**DIRECTIVE 1:**
Replace "TCP/IP" with "IP networks" in the Proxmox iSCSI snapshot thread from "Snapshots is not" up to and including "sent over TCP/IP.", and write out that stretch.
**DIRECTIVE 2:**
Extend the forum thread about Proxmox snapshots over iSCSI past its final post.

**EXTRACT PROVIDED:**
━━━
Proxmox with StarWind VSA as HA iSCSI storage

stevehughes · Apr 11, 2024

Regarding the references to Proxmox not supporting VM snapshots with iSCSI - is this just with its own iSCSI target? We have been using StarWind VSA with VMware for years and are looking to switch to Proxmox. I'm planning to continue using StarWind as the iSCSI target. Does the loss of snapshot capability apply here also? That would require a serious rethink of my plans.

cb13 · Apr 11, 2024

Snapshots is not supported with iSCSI in general, whichever solution you choose. You can find detailed table of supported storage types and their features here: https://pve.proxmox.com/wiki/Storage
Depending on your storage, if it supports HA (Starwind do that), you can will get HA, Live Migration and PBS backups of your iSCSI-based storage. VM-level won't be supported unfortunately. There is an option to go with cluster aware file-system (like GFS or OCFS2), but there is no native support from Proxmox.
https://forum.proxmox.com/threads/is-there-any-way-that-iscsi-can-offer-snapshots-ha.112378/

bbgeek17 · Apr 11, 2024

The iSCSI protocol has no concept of snapshots. Its literally SCSI commands sent over TCP/IP.
━━━
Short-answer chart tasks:
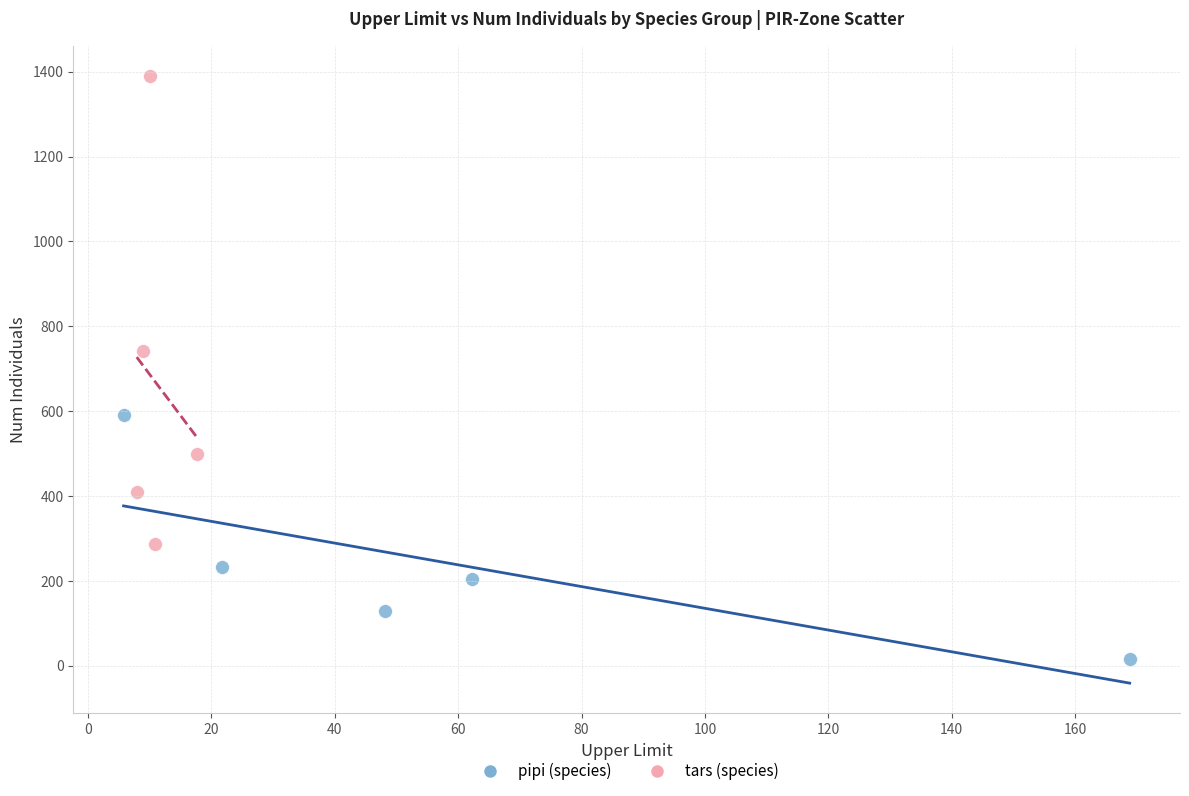

Which series contains the lowest Y value?

pipi (species)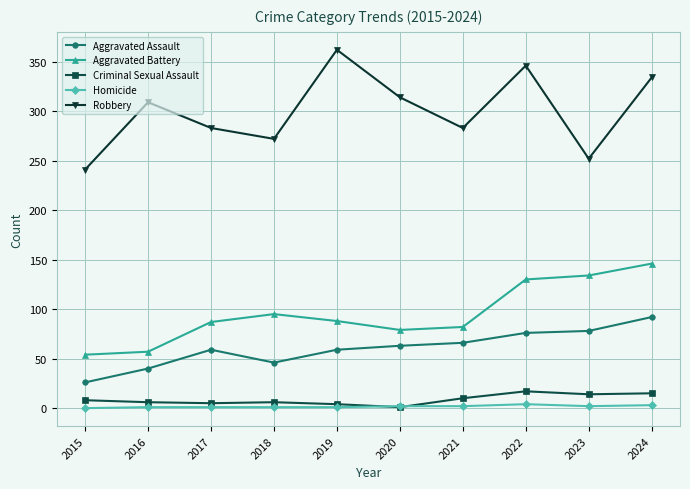

Is the value of Aggravated Assault at 2021 greater than the value of Aggravated Battery at 2023?

No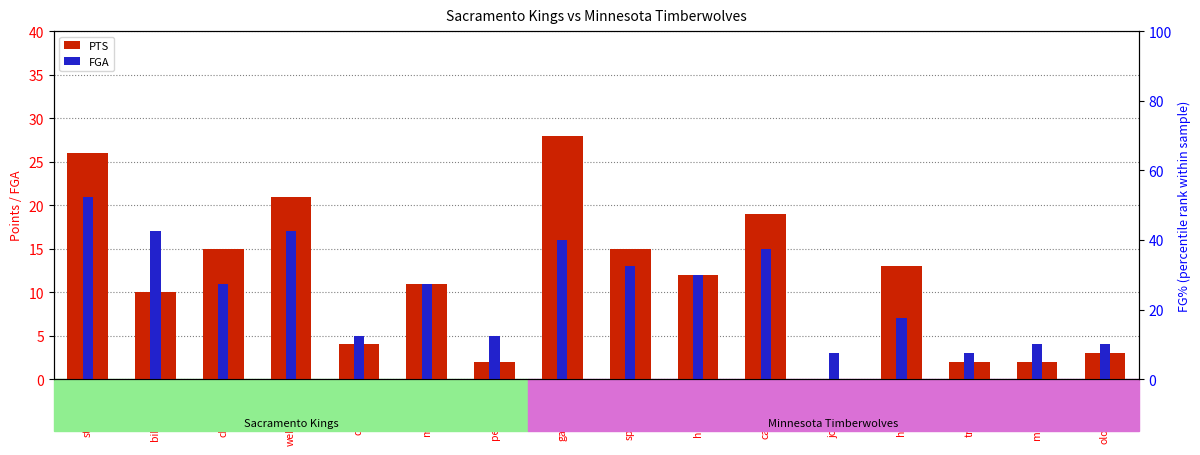

Where does the FGA series first go above 11?

stojape01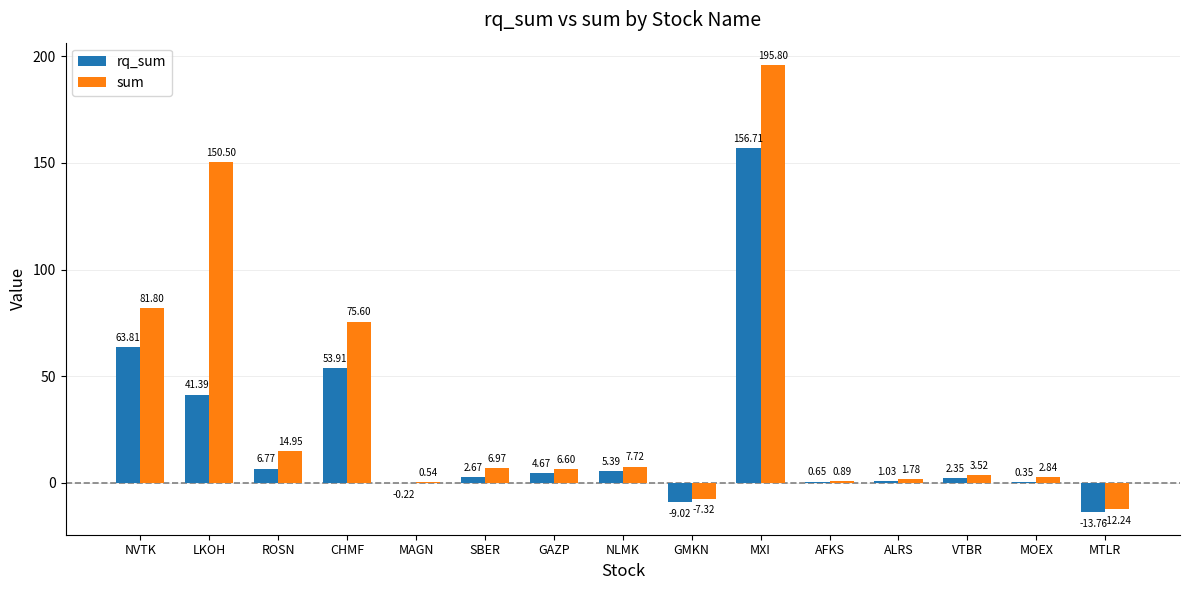

What is the sum of the sum values at MXI and NVTK?

277.6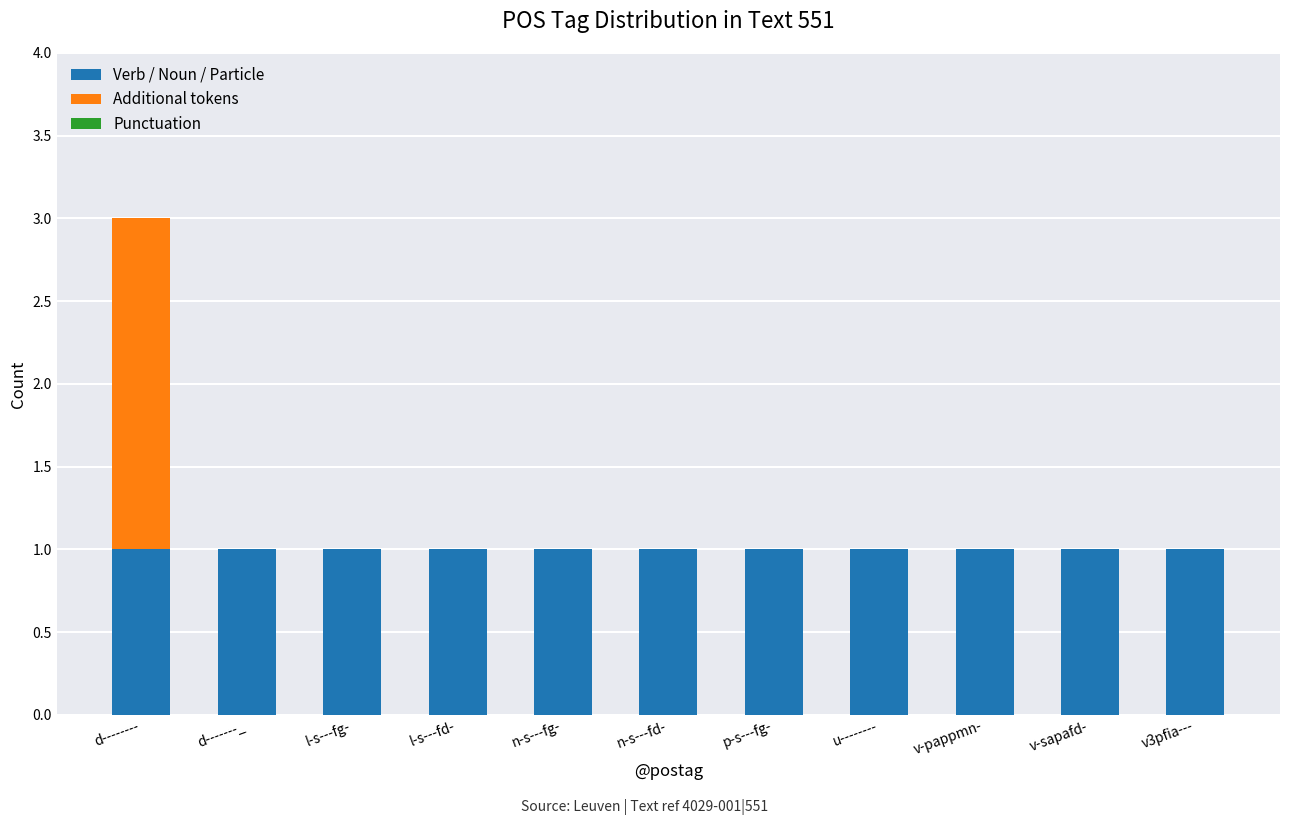

The Verb / Noun / Particle series shows 0 at d-------_. True or false?

False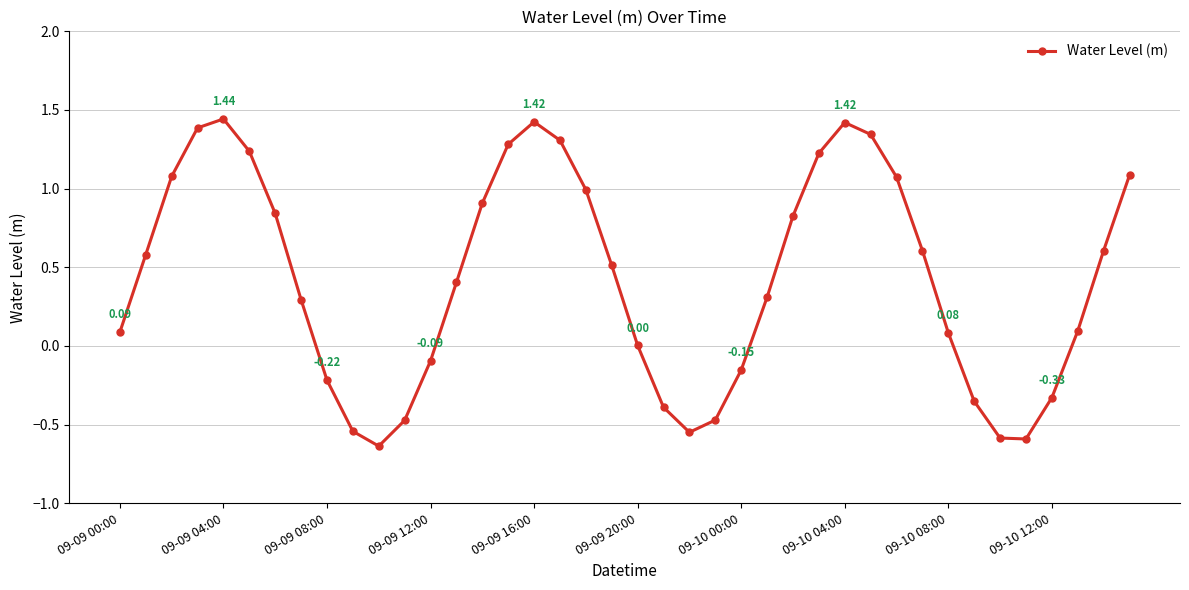

What is the sum of all values?

17.1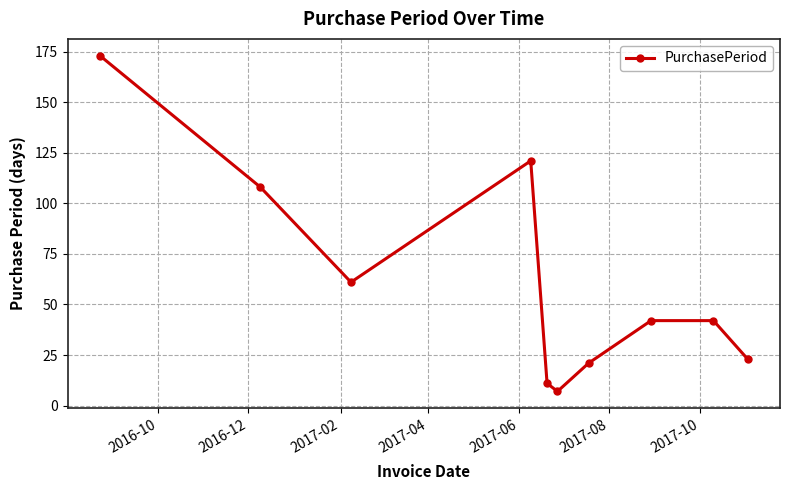

How many data points does each series have?

10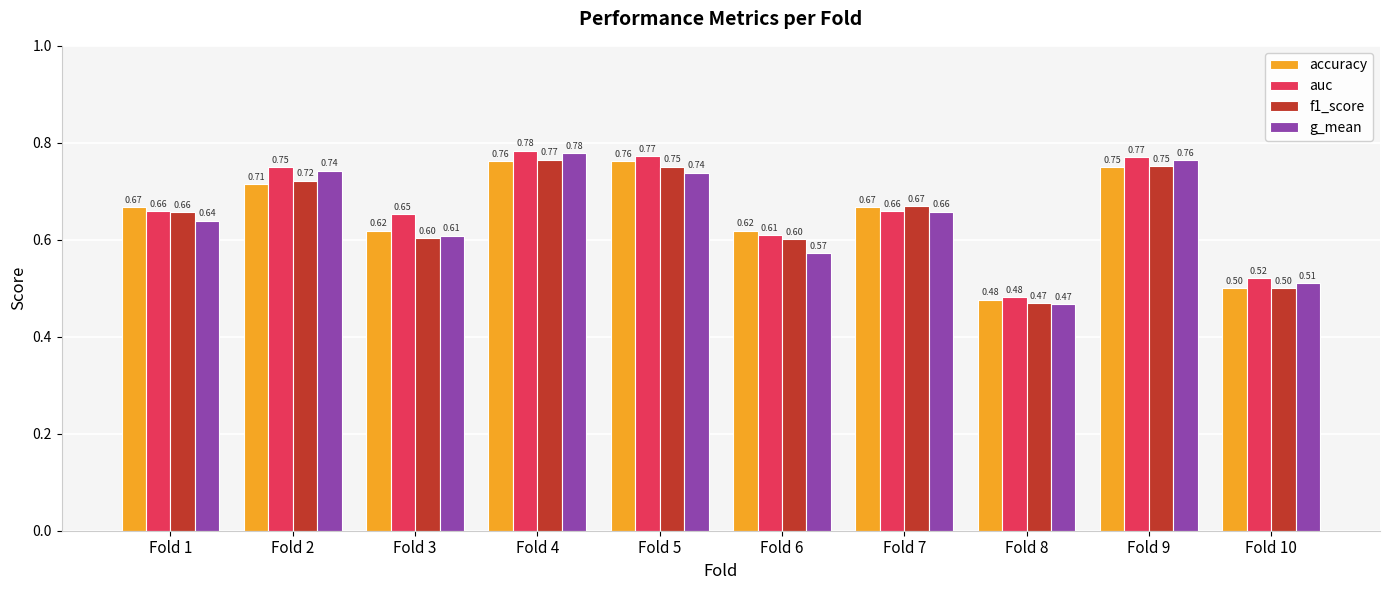

What are all the series names shown in the legend?

accuracy, auc, f1_score, g_mean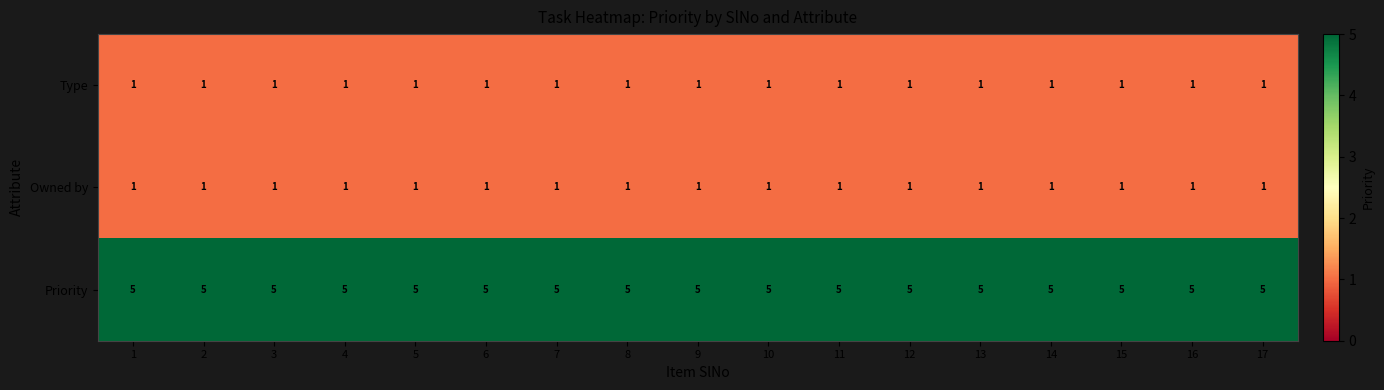

What is the spread (max minus min) of values at 16?

4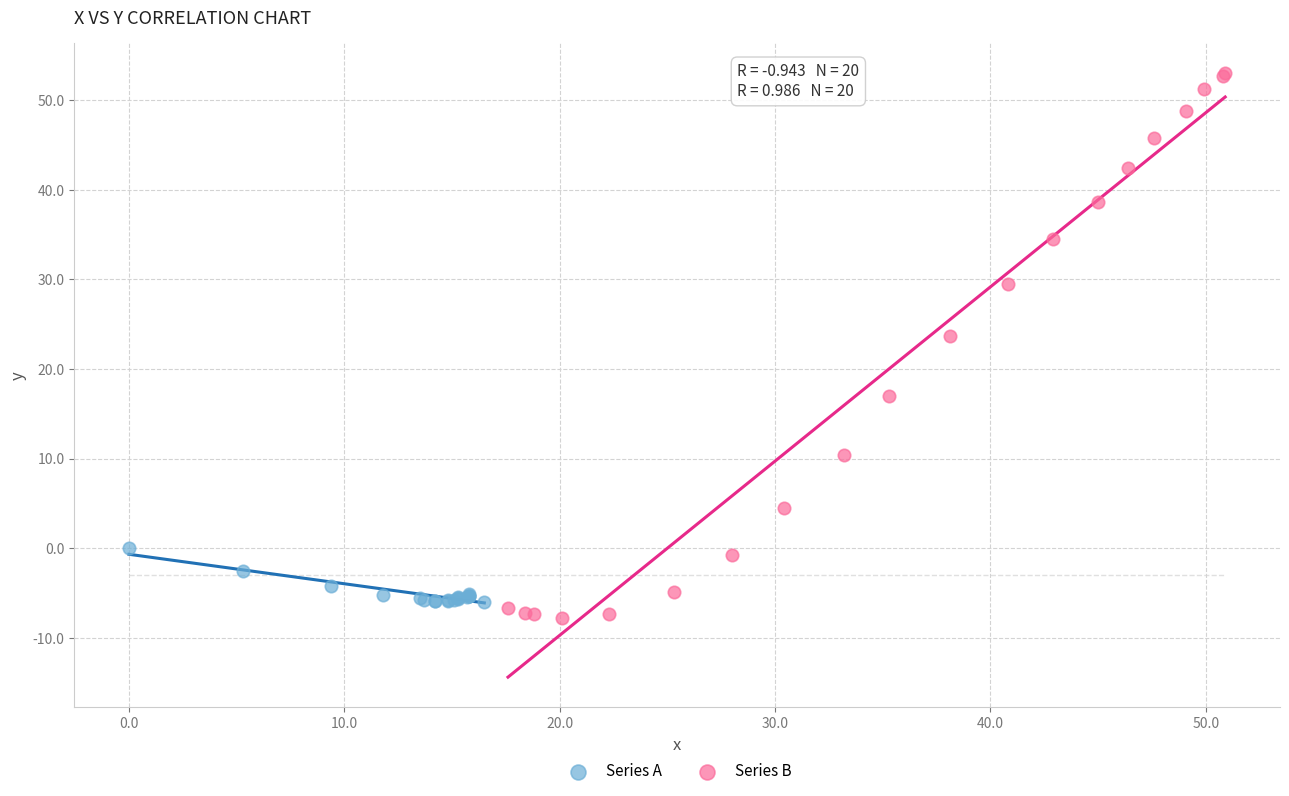

Which series reaches the minimum Y coordinate?

Series B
━━━
**ANSWER 1:**
Snapshots is not supported with iSCSI in general, whichever solution you choose. You can find detailed table of supported storage types and their features here: https://pve.proxmox.com/wiki/Storage
Depending on your storage, if it supports HA (Starwind do that), you can will get HA, Live Migration and PBS backups of your iSCSI-based storage. VM-level won't be supported unfortunately. There is an option to go with cluster aware file-system (like GFS or OCFS2), but there is no native support from Proxmox.
https://forum.proxmox.com/threads/is-there-any-way-that-iscsi-can-offer-snapshots-ha.112378/

bbgeek17 · Apr 11, 2024

The iSCSI protocol has no concept of snapshots. Its literally SCSI commands sent over IP networks.

**ANSWER 2:**
Anyone can implement iSCSI target (Microsoft, Linux, StarWind, Blockbridge). Everyone of the named implements snapshots internally in their storage. How that snapshot is initiated and accessed is different for each vendor. Most implement some sort of out-of-band management API. This API has nothing to do with iSCSI.

So in order to have native Proxmox snapshot support one either needs to use an additional layer on top of iSCSI (i.e. cluster aware filesystem with qcow) or use storage vendor who provides integrated support for Proxmox which enables native snapshots.

Blockbridge : Ultra low latency all-NVME shared storage for Proxmox - https://www.blockbridge.com/proxmox

stevehughes · Apr 13, 2024

Thanks for the replies. How would we go about making consistent point-in-time backups of VMs running on StarWind iSCSI storage using PBS?

bbgeek17 · Apr 13, 2024

stevehughes said:
Thanks for the replies. How would we go about making consistent point-in-time backups of VMs running on StarWind iSCSI storage using PBS?

Fortunately for you (but arguably not for all) PBS does not take advantage of storage snapshots at all. If you use "backup/snapshot" option, PBS utilizes QEMU snapshot functionality. It essentially inserts a filter inline of write during backup, which blocks the new writes to areas that are being backed up, until that sector is backed up (on demand). There are obvious drawbacks to this approach, so PVE developers are working on new technology "backup fleecing", but that is some time away from prime time.
In summary - you can already get consistent backups today with any type of storage via PBS, but you need to size your backup environment appropriately.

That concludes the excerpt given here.